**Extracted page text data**
+ + + +
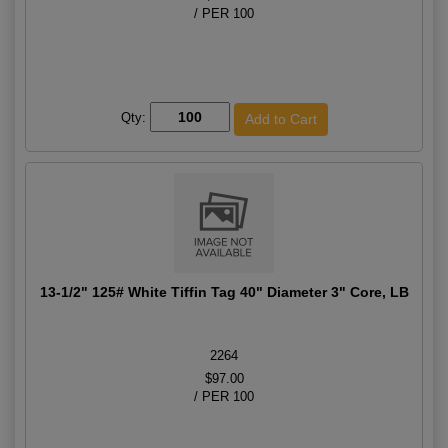
/ PER 100
Qty:
13-1/2" 125# White Tiffin Tag 40" Diameter 3" Core, LB
2264
$97.00
/ PER 100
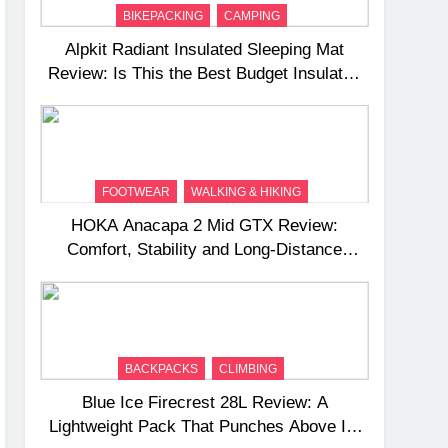
BIKEPACKING
CAMPING
Alpkit Radiant Insulated Sleeping Mat
Review: Is This the Best Budget Insulated
Mat for Three‑Season Camping
FOOTWEAR
WALKING & HIKING
HOKA Anacapa 2 Mid GTX Review:
Comfort, Stability and Long‑Distance
Performance
BACKPACKS
CLIMBING
Blue Ice Firecrest 28L Review: A
Lightweight Pack That Punches Above Its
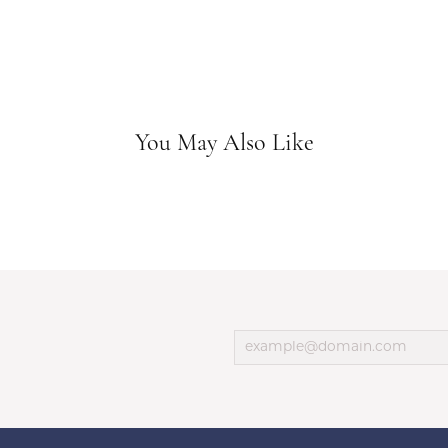
You May Also Like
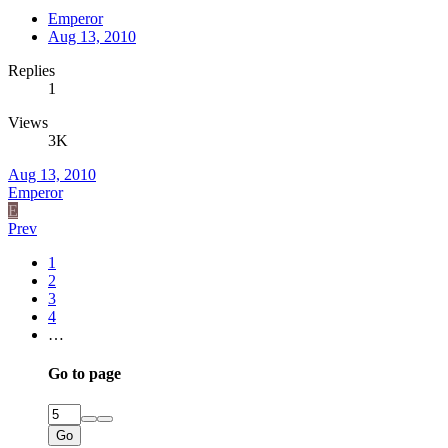
Emperor
Aug 13, 2010
Replies
1
Views
3K
Aug 13, 2010
Emperor
E
Prev
1
2
3
4
…
Go to page
Go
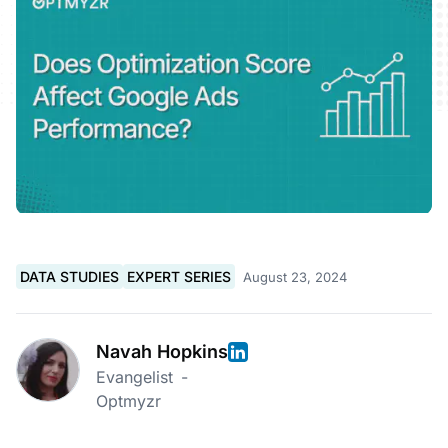
DATA STUDIES
EXPERT SERIES
August 23, 2024
Navah Hopkins
Evangelist
-
Optmyzr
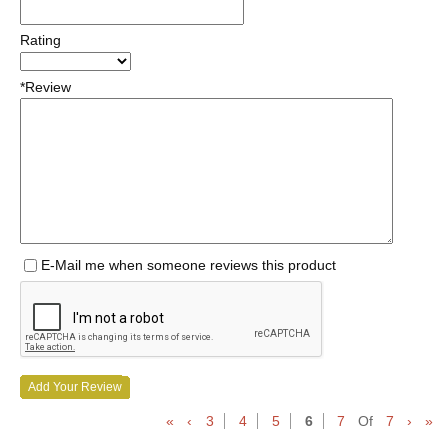
Rating
*Review
E-Mail me when someone reviews this product
Add Your Review
«
‹
3
4
5
6
7
Of
7
›
»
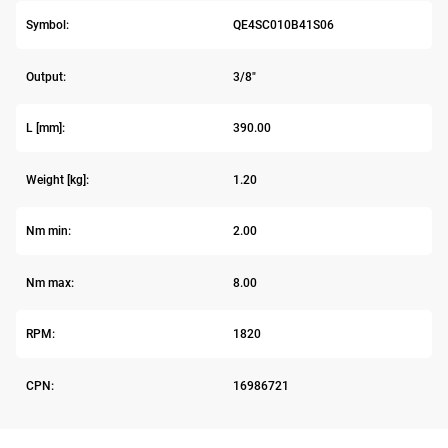
Symbol:
QE4SC010B41S06
Output:
3/8"
L [mm]:
390.00
Weight [kg]:
1.20
Nm min:
2.00
Nm max:
8.00
RPM:
1820
CPN:
16986721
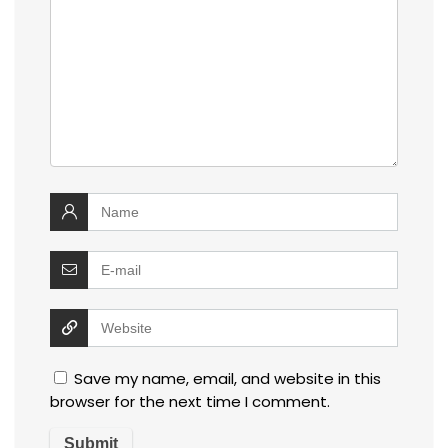
Save my name, email, and website in this
browser for the next time I comment.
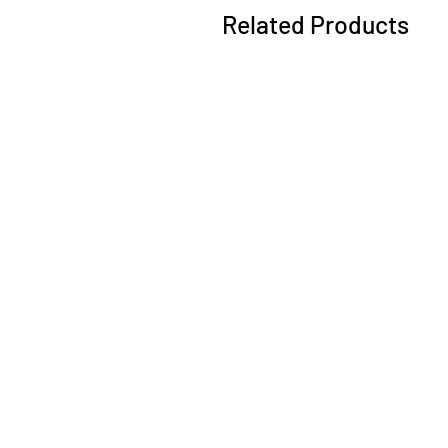
Related Products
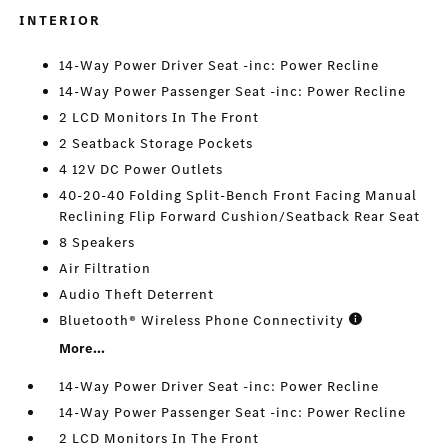
INTERIOR
14-Way Power Driver Seat -inc: Power Recline
14-Way Power Passenger Seat -inc: Power Recline
2 LCD Monitors In The Front
2 Seatback Storage Pockets
4 12V DC Power Outlets
40-20-40 Folding Split-Bench Front Facing Manual
Reclining Flip Forward Cushion/Seatback Rear Seat
8 Speakers
Air Filtration
Audio Theft Deterrent
Bluetooth® Wireless Phone Connectivity
More...
14-Way Power Driver Seat -inc: Power Recline
14-Way Power Passenger Seat -inc: Power Recline
2 LCD Monitors In The Front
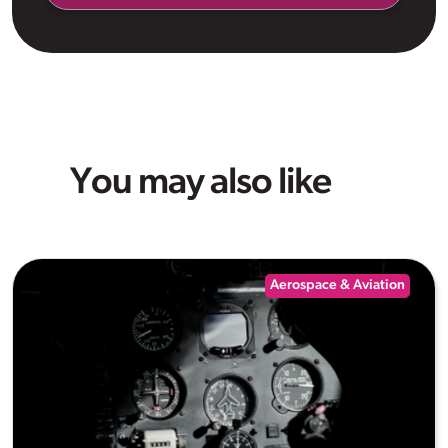
You may also like
Aerospace & Aviation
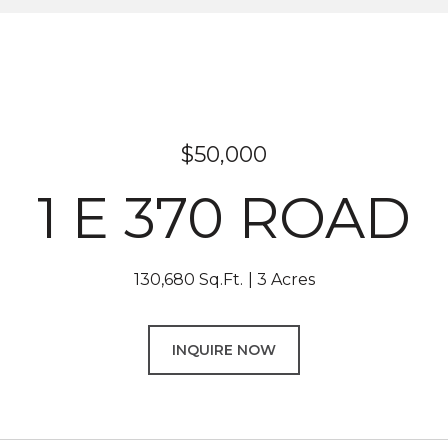
$50,000
1 E 370 ROAD
130,680 Sq.Ft.
3 Acres
INQUIRE NOW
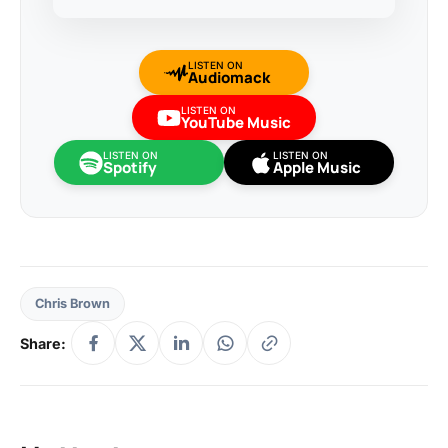
LISTEN ON
Audiomack
LISTEN ON
YouTube Music
LISTEN ON
LISTEN ON
Spotify
Apple Music
Chris Brown
Share:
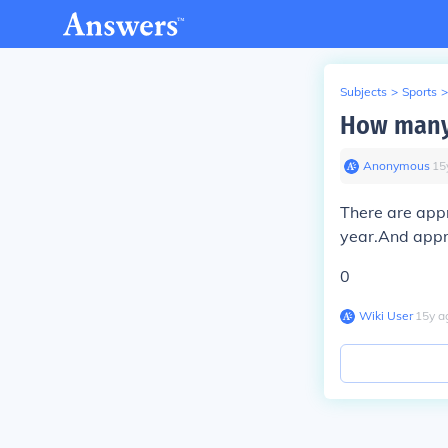
Subjects
>
Sports
>
How many 
Anonymous
∙
15
There are app
year.And appro
0
Wiki User
∙
15
y
a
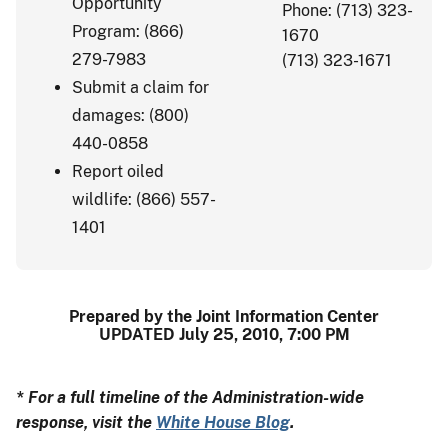
Opportunity
Phone: (713) 323-
Program: (866)
1670
279-7983
(713) 323-1671
Submit a claim for
damages: (800)
440-0858
Report oiled
wildlife: (866) 557-
1401
Prepared by the Joint Information Center
UPDATED July 25, 2010, 7:00 PM
* For a full timeline of the Administration-wide
response, visit the
White House Blog
.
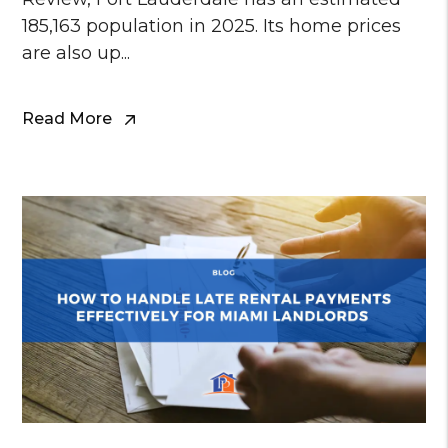
185,163 population in 2025. Its home prices
are also up...
Read More
Blog Post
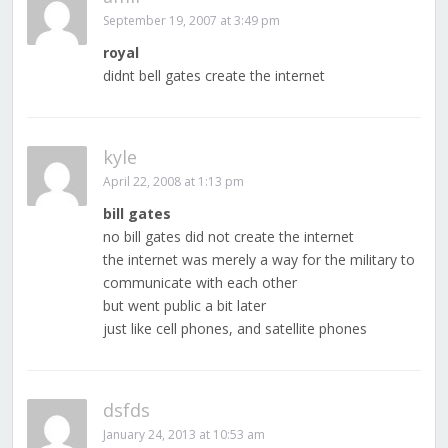
September 19, 2007 at 3:49 pm
royal
didnt bell gates create the internet
kyle
April 22, 2008 at 1:13 pm
bill gates
no bill gates did not create the internet
the internet was merely a way for the military to
communicate with each other
but went public a bit later
just like cell phones, and satellite phones
dsfds
January 24, 2013 at 10:53 am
+ + + +
**Directive**
In the data above, find the line containing "communicate with each other", then copy it and every later line exactly.

**Finished task**
communicate with each other
but went public a bit later
just like cell phones, and satellite phones
dsfds
January 24, 2013 at 10:53 am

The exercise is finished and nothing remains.